ЗАДАНИЕ: Согласно тексту о гражданском обществе, на что Абдула направляет дань, собранную с торговцев?

ИСХОДНЫЙ ТЕКСТ:

★ ★ ★ ★

В такой социальной организации нет места для чувства гражданской ответственности. Несмотря на то что гражданское общество отсутствовало на протяжении всех долгих лет советской власти, в 1980-х — начале 1990-х годов казалось, что реальных препятствий для его формирования нет — напротив, перспективы его развития в России рисовались вполне оптимистическими. Но чувство гражданской ответственности оказалось невостребованным, ненужным, было подавлено в начале 90-х, когда российские граждане не сочли себя ответственными даже за свою собственную историю. Распад недоношенного российского гражданского общества мы ощущаем на себе каждый день — узнав о случае, когда средь бела дня прохожий вступается за жертву хулиганов, мы изумляемся его поступку. Ибо общество больше не является гарантом ни наших прав, ни наших гражданских свобод.

Оборотная сторона этого процесса — очевидная бесперспективность призывов к привычным формам гражданского и политического протеста — демонстрациям, массовым движениям и т.д., потому что «массы» и «граждане» больше не являются субъектами политического действия.

Несмотря на глубоко субъективный характер своих практик, готическое общество не испытывает никакого уважения к личности, индивидуальности, приватности и прямо противоречит представлению о правах человека. Само понятие прав человека причудливо трансформируется под влиянием готических практик. Как известно, в городе Петербурге существует большое количество нелегальных эмигрантов из разных стран СНГ. Все они находятся вне правового поля — вмешательство органов правопорядка явно не может быть способом разрешения конфликтов. Но как быть, например, когда должник — нелегальный эмигрант — отказывается платить другим нелегальным эмигрантам-соотечественникам за работу или товар? В таких случаях на по мощь приходит Ахмед хорошо представляющий дела в общине. Он является одним из грантополучателей благотворительных фондов, спонсирующих защиту прав его народа, и в недалеком прошлом — главой соответствующего отдела фонда Сороса. По словам моего коллеги, известного правозащитника, Ахмед — эффективный правозащитник, уважаемый и авторитетный человек, который действительно честно решает конфликты, вступаясь за права обиженных и угнетенных... с помощью своей отлично вооруженной охраны, собранной из соотечественников. Права человека защищаются им на бронированном джипе в сопровождении людей в масках и с автоматами. Интереснее всего, что мой коллега, рассказавший мне эту историю и лично хорошо знающий Ахмеда, никак не хотел признать, что Ахмед тоже является бандитом, пусть и хорошим. Эффективность правозащитной практики заставляла моего коллегу — правозащитника — настаивать на том, что Ахмед не бандит, ибо он защищает интересы потерпевших, а не руководствуется соображениями личной выгоды. Будучи человеком скорее светским, чем религиозным, выпускником одного из питерских вузов, Ахмед, конечно, в каждом конкретном случае при решении вопроса о том, кто прав, а кто виноват, вынужден руководствоваться не предписаниями Корана и не исчезнувшими универсальными ценностями, а своим субъективным решением, что считать добром и злом в конкретной ситуации. Другой пример — Абдула, который «держит» один из рынков на окраине Петербурга, посылающий дань, собранную с торговцев, на содержание сирот в Алма-Ате.

★ ★ ★ ★

ИСХОДНЫЕ МАТЕРИАЛЫ:
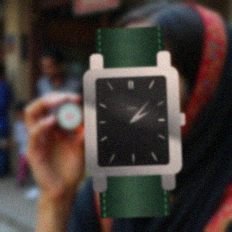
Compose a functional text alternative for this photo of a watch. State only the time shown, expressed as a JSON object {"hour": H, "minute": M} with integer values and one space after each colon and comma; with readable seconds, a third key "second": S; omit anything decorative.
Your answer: {"hour": 2, "minute": 7}
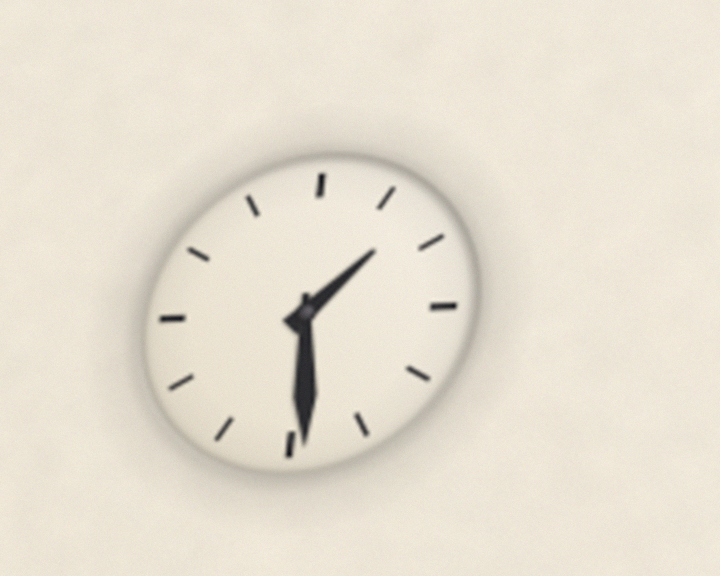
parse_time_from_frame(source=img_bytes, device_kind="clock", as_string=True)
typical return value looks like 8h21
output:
1h29
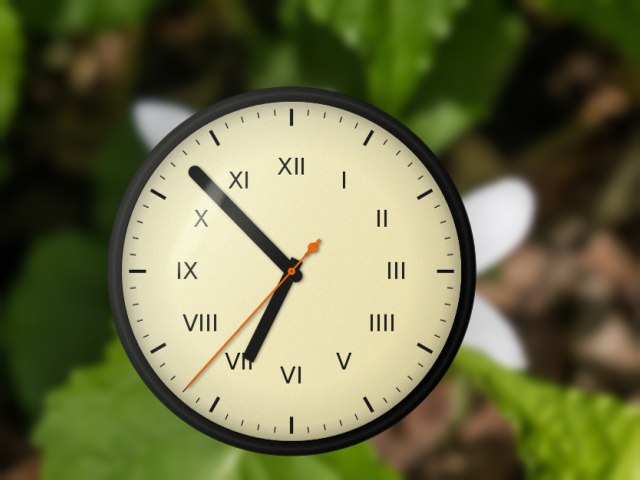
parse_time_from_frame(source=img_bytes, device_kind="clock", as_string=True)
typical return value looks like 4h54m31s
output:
6h52m37s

★ ★ ★ ★

ОТВЕТ: На содержание сирот в Алма-Ате.